━━━ Exercise material ━━━

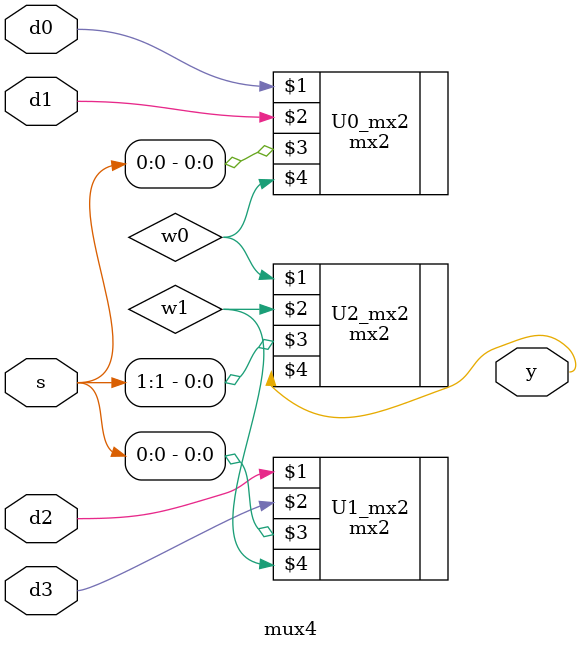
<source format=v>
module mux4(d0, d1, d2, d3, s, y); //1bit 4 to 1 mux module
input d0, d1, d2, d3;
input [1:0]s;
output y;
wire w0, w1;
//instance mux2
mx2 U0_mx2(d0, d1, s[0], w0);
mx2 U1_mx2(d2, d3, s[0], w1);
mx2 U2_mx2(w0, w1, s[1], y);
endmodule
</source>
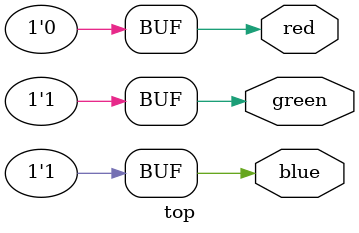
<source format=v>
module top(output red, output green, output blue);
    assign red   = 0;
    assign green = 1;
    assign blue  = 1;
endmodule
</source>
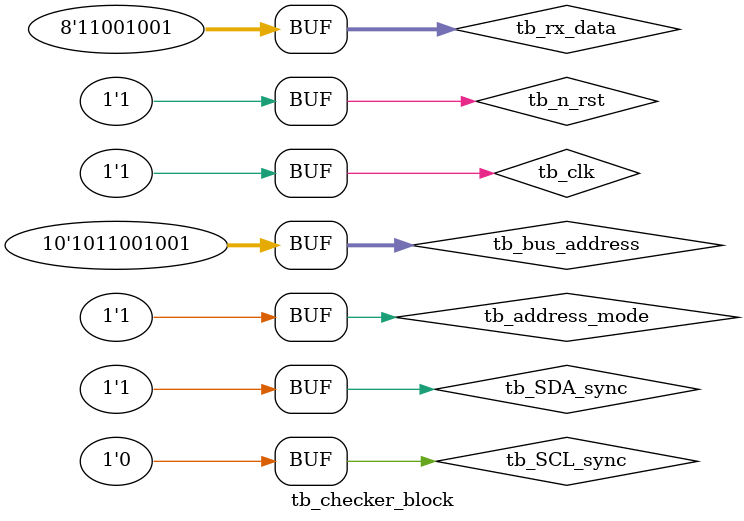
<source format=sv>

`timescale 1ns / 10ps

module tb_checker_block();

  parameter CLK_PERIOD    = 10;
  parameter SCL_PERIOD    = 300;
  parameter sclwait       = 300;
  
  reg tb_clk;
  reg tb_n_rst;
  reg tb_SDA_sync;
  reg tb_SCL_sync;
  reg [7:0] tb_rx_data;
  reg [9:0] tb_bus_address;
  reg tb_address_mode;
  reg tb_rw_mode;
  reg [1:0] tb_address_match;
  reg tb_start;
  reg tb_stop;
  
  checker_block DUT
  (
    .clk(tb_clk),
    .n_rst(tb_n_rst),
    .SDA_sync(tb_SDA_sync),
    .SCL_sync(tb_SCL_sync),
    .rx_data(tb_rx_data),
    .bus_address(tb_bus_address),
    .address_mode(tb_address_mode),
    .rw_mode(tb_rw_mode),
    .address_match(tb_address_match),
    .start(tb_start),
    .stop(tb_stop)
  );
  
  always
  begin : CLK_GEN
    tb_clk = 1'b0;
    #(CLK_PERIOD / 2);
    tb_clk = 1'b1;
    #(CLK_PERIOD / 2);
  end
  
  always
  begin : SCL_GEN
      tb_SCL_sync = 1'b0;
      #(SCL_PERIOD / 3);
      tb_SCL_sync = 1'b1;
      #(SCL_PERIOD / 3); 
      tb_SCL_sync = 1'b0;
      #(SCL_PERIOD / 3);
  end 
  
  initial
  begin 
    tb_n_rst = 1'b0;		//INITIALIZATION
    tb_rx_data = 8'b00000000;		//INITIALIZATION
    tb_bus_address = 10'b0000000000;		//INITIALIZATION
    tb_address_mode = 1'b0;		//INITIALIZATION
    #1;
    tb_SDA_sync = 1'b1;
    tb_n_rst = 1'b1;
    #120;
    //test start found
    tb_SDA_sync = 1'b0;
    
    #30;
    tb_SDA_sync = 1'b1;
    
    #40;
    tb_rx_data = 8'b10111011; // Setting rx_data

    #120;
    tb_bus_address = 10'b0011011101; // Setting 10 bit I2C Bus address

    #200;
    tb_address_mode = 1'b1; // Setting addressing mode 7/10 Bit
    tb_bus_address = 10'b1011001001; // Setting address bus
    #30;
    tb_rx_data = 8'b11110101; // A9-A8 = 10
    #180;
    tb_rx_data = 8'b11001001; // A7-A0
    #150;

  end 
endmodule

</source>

━━━

The problem
Please make an exact copy of the records, leaving out any picture.

Completed exercise
<source format=v>
module mux4(d0, d1, d2, d3, s, y); //1bit 4 to 1 mux module
input d0, d1, d2, d3;
input [1:0]s;
output y;
wire w0, w1;
//instance mux2
mx2 U0_mx2(d0, d1, s[0], w0);
mx2 U1_mx2(d2, d3, s[0], w1);
mx2 U2_mx2(w0, w1, s[1], y);
endmodule
</source>
<source format=v>
module top(output red, output green, output blue);
    assign red   = 0;
    assign green = 1;
    assign blue  = 1;
endmodule
</source>
<source format=sv>

`timescale 1ns / 10ps

module tb_checker_block();

  parameter CLK_PERIOD    = 10;
  parameter SCL_PERIOD    = 300;
  parameter sclwait       = 300;
  
  reg tb_clk;
  reg tb_n_rst;
  reg tb_SDA_sync;
  reg tb_SCL_sync;
  reg [7:0] tb_rx_data;
  reg [9:0] tb_bus_address;
  reg tb_address_mode;
  reg tb_rw_mode;
  reg [1:0] tb_address_match;
  reg tb_start;
  reg tb_stop;
  
  checker_block DUT
  (
    .clk(tb_clk),
    .n_rst(tb_n_rst),
    .SDA_sync(tb_SDA_sync),
    .SCL_sync(tb_SCL_sync),
    .rx_data(tb_rx_data),
    .bus_address(tb_bus_address),
    .address_mode(tb_address_mode),
    .rw_mode(tb_rw_mode),
    .address_match(tb_address_match),
    .start(tb_start),
    .stop(tb_stop)
  );
  
  always
  begin : CLK_GEN
    tb_clk = 1'b0;
    #(CLK_PERIOD / 2);
    tb_clk = 1'b1;
    #(CLK_PERIOD / 2);
  end
  
  always
  begin : SCL_GEN
      tb_SCL_sync = 1'b0;
      #(SCL_PERIOD / 3);
      tb_SCL_sync = 1'b1;
      #(SCL_PERIOD / 3); 
      tb_SCL_sync = 1'b0;
      #(SCL_PERIOD / 3);
  end 
  
  initial
  begin 
    tb_n_rst = 1'b0;		//INITIALIZATION
    tb_rx_data = 8'b00000000;		//INITIALIZATION
    tb_bus_address = 10'b0000000000;		//INITIALIZATION
    tb_address_mode = 1'b0;		//INITIALIZATION
    #1;
    tb_SDA_sync = 1'b1;
    tb_n_rst = 1'b1;
    #120;
    //test start found
    tb_SDA_sync = 1'b0;
    
    #30;
    tb_SDA_sync = 1'b1;
    
    #40;
    tb_rx_data = 8'b10111011; // Setting rx_data

    #120;
    tb_bus_address = 10'b0011011101; // Setting 10 bit I2C Bus address

    #200;
    tb_address_mode = 1'b1; // Setting addressing mode 7/10 Bit
    tb_bus_address = 10'b1011001001; // Setting address bus
    #30;
    tb_rx_data = 8'b11110101; // A9-A8 = 10
    #180;
    tb_rx_data = 8'b11001001; // A7-A0
    #150;

  end 
endmodule

</source>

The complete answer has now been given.